• _Extrait à lire_
────────
La remise en ordre des finances de l'Etat

Le pétrole générant environ 63 % des recettes de l'Etat, la chute du baril en 1998 et les dérapages des dépenses publiques a plongé le Gabon dans une crise financière sans précédent : chute du PIB de 16%, doublement de la dette intérieure, arrêt des chantiers en cours, fermeture de nombreuses sociétés et  mise en veille de filiales sociétés étrangères...

  Encours de la dette ( Mds FCFA)
  Règlement de la dette (Mds FCFA)
  Encours / PIB (  % )
  Règlement  / exportation ( % )


Emile DOUMBA serre la ceinture

En janvier 1999, lorsque Emile DOUMBA arrive aux affaires au titre de Ministre des Finances, le pays est en quasi-cessation de paiement: la croissance est négative, le chômage atteint des sommets, le service de la dette atteint les 1 500 milliards de F CFA et le budget de l'Etat est à la dérive. Cette même année, l'Agence Française de Développement annonce son refus de tout décaissement et le FMI se fait intraitable sur la signature d'un accord. Malgré les  efforts  déployés  par  le  Président Bongo lui-même pour défendre le bilan de  son  gouvernement  à  Paris, Washington, au Canada et dans divers pays du Golf, il doit se résoudre à la fin de l'année, à annoncer une série de mesures sévères de réduction des dépenses de l'Etat : chasse aux fonctionnaires fantômes, réduction des agents de l'Etat, des effectifs dans les cabinets ministériels, suppression de secrétaires d'Etat et de ministres (le gouvernement passe de 42 à 32 membres), baisse des frais de mission pour les hauts fonctionnaires et des indemnités pour les parlementaires. L'enveloppe de la dette interne, délestée de créances jugées fictives, est diminuée de moitié.

Le poids de la dette

Engagé en 1997, te processus de privatisation  est  accéléré  :  Postes  et Télécommunications, qui deviennent Gabon Télécom et Gabon Poste, l'Octra devenu Transgabonais, Société Sucrière du Haut-Ogooué devenue Sucaf, les ciments  du  Gabon,  Hévégab  et Agrogabon. Autant de rentrées annoncées qui doivent permettre de renflouer les caisses de l'État et atténuer le poids d'une dette trop lourde qui asphyxie le Pays.
La remontée des cours du Pétrole et la dépréciation du cours de l'Euro face au Dollars  ont  largement  contribué  à appuyer la politique d'apurement des arriérés extérieurs, permettant la signature d'un accord avec le FMI le 24 octobre 2000 et le rééchelonnement de 532 millions d'USD avec le passage du Gabon en Club de Paris le 14 décembre 2000. Quant à la dette intérieure, elle semblait en cours de paiement en 2000. En 2001, certaines entreprises se plaignent à nouveau de retard de règlement.
────────
• _Matériel fourni_
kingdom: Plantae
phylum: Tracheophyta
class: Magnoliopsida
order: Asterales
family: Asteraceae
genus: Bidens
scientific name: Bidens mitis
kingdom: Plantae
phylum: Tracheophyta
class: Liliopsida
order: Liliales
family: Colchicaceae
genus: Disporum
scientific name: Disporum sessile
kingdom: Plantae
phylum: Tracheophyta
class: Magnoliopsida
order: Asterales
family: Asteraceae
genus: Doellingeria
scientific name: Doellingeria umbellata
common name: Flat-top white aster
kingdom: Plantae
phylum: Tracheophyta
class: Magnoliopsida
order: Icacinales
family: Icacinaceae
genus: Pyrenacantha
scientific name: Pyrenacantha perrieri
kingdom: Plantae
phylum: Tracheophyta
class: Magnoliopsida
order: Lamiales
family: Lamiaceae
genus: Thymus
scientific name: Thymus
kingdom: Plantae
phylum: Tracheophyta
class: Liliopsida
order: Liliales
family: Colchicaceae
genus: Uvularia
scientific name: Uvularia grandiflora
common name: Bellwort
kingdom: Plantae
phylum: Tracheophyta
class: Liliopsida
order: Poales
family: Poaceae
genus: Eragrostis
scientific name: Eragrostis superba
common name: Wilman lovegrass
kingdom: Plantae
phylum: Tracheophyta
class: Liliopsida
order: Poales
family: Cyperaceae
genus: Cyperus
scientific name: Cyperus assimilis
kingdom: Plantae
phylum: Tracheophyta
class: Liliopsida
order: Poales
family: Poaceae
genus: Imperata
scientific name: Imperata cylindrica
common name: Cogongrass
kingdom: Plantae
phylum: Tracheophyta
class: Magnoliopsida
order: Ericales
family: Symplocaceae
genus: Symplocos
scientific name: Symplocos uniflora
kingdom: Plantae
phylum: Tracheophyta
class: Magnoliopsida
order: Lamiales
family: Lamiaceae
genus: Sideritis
────────
• _Consigne_
Répondez à ces questions d'après l'extrait à lire sur les finances du Gabon :
1. Quel mois et quelle année Emile DOUMBA devient-il ministre des Finances ?
2. Combien de membres compte le gouvernement après les mesures de réduction ?
3. À quelle date l'accord avec le FMI est-il signé ?

• _Réponse_
1. En janvier 1999.
2. 32 membres.
3. Le 24 octobre 2000.